The mining industry has historically been a bit of a dinosaur in terms of using technologies to transform the business. We need to become much more rapid in adopting technologies. It is very difficult for us to imagine how mining operations are going to be run in the distant future, but it is going to be completely different. In the particular case of Las Bambas, the current mine life is more than 20 years, but we see the potential to continue for 60 or 70 years, so we plan for the long term. We have a well-developed short and medium term road map to implement innovative technologies that support our quest for efficiency and effectiveness. We also have a strong capability to develop technology solutions to help us address some of our critical issues. An example is the use of smart analytics to improve mill operations. Technology for us goes beyond digital technologies and includes automation as well as more conventional technology. We are partnering with research institutes to advance the development of some technologies that could be transformational for our industry.

What is the current situation of the concentrate corridor to Matarani?

Historically, we invested more than US$235 million on improving the road. We have continued to invest in micro paving and improving other sections of the road specifically through communities. We are continuing to work together with the government and the communities to address concerns. We are also progressing studies to look at alternative logistics longer term solutions. This includes rail solutions, where we are participating in a government sponsored study of a railway project connecting the port of Marcona with Apurimac.

How feasible would it be for different mining companies to share some of the key infrastructure?

Infrastructure is a key enabler for mining projects. Apurimac has a series of mining projects that would benefit from better infrastructure, which can be shared. Collectively, these projects, together with government, have much greater capacity to support the development of better infrastructure. However, it is a catch 22 situation: what needs to come first, the infrastructure that incentivizes mining projects or the mining projects that support the development of infrastructure? Whichever way we look at it, this requires significant coordination between the various parties.

How are you working with the new regional authorities in Apurimac?
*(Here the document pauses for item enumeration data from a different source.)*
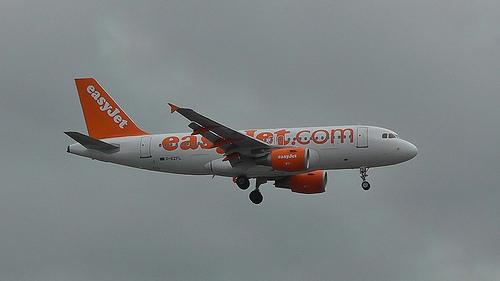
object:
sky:
[0, 2, 497, 279]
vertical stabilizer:
[73, 75, 153, 137]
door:
[138, 134, 154, 159]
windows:
[157, 134, 352, 147]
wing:
[172, 107, 270, 161]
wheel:
[246, 188, 264, 206]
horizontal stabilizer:
[62, 131, 114, 150]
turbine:
[270, 147, 312, 172]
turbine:
[289, 170, 328, 193]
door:
[353, 127, 370, 149]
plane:
[59, 76, 420, 205]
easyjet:
[82, 82, 129, 130]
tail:
[71, 77, 148, 137]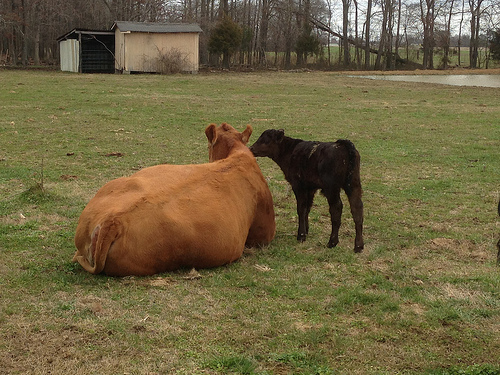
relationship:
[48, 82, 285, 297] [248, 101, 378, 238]
cow with a calf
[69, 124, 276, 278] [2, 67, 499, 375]
cow in a grass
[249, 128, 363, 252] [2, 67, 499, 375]
calf in a grass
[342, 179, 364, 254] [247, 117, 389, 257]
leg on a calf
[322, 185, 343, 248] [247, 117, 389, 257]
leg on a calf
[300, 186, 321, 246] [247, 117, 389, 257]
leg on a calf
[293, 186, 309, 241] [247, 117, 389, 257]
leg on a calf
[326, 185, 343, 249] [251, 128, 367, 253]
leg on a calf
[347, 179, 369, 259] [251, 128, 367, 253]
leg on a calf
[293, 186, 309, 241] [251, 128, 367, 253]
leg on a calf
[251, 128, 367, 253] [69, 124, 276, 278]
calf standing next to cow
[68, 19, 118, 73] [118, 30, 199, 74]
shed coming off of building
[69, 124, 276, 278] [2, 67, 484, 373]
cow are on grass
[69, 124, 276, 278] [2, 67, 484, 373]
cow laying in grass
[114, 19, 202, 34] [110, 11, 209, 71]
grey roof on shed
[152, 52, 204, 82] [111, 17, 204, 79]
bush next to shed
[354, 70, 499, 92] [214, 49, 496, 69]
water by tree line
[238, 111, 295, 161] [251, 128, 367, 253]
head of calf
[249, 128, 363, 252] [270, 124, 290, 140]
calf has ear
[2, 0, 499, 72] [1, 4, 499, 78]
trees on background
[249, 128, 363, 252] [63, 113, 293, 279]
calf licks cow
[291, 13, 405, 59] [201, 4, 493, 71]
tree in forest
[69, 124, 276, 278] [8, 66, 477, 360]
cow in field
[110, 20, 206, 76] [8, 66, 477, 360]
shed across field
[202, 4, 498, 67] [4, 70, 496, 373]
trees across yard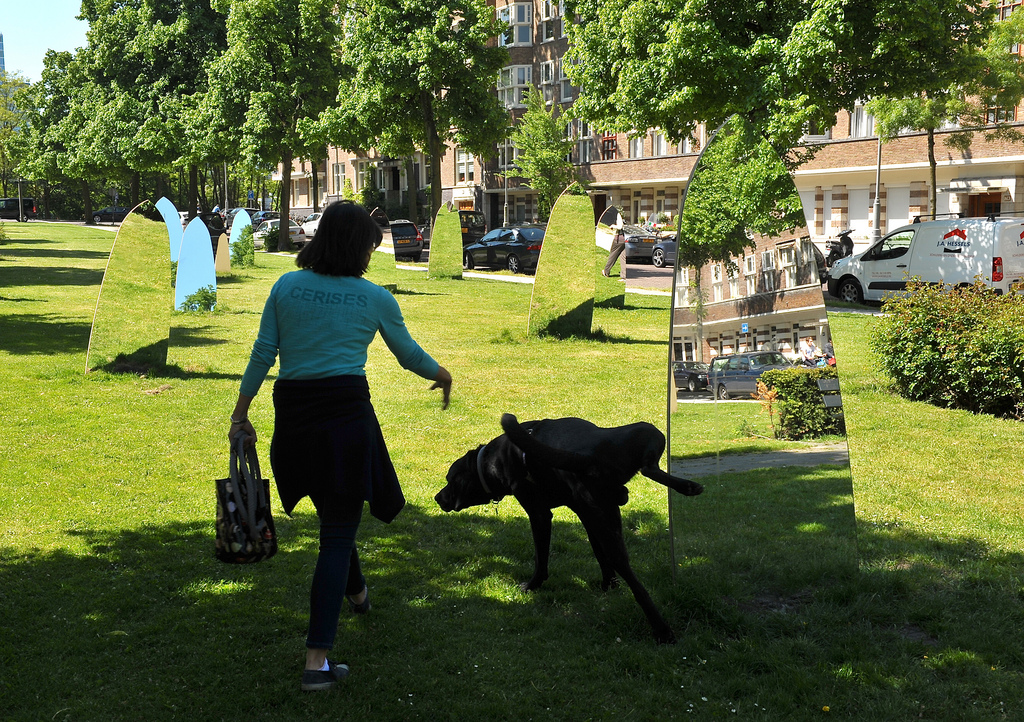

We have had very constructive engagement with the new authorities, who see mining as a major promoter and enabler of development in the region. It is important to build strong and sustainable relationships with the new authorities, understanding their views and aspirations and learning how we can contribute towards their development goals for the region. We continue to drive progress in education and health, and we have a commitment to carry out Works for Taxes projects focused on education, infrastructure and irrigation. One of the key challenges for Apurimac is the high rate of anemia in children under 36 months, which is at 54%. The new regional government has a plan to eradicate anemia – aligned with one coming from the central government – and we are looking at programs to support this initiative.

Moving forward, what role is Peru set to play in the global copper market?

Peru is ideally placed to capitalize on the growth in copper demand that is forecast for the coming years.  This is considering the maturity of some of the other copper rich regions where many of the copper projects are moving into more challenging stages of the life cycle. With the right support and direction from government, I believe Peru could become the world’s largest copper producer in the coming years.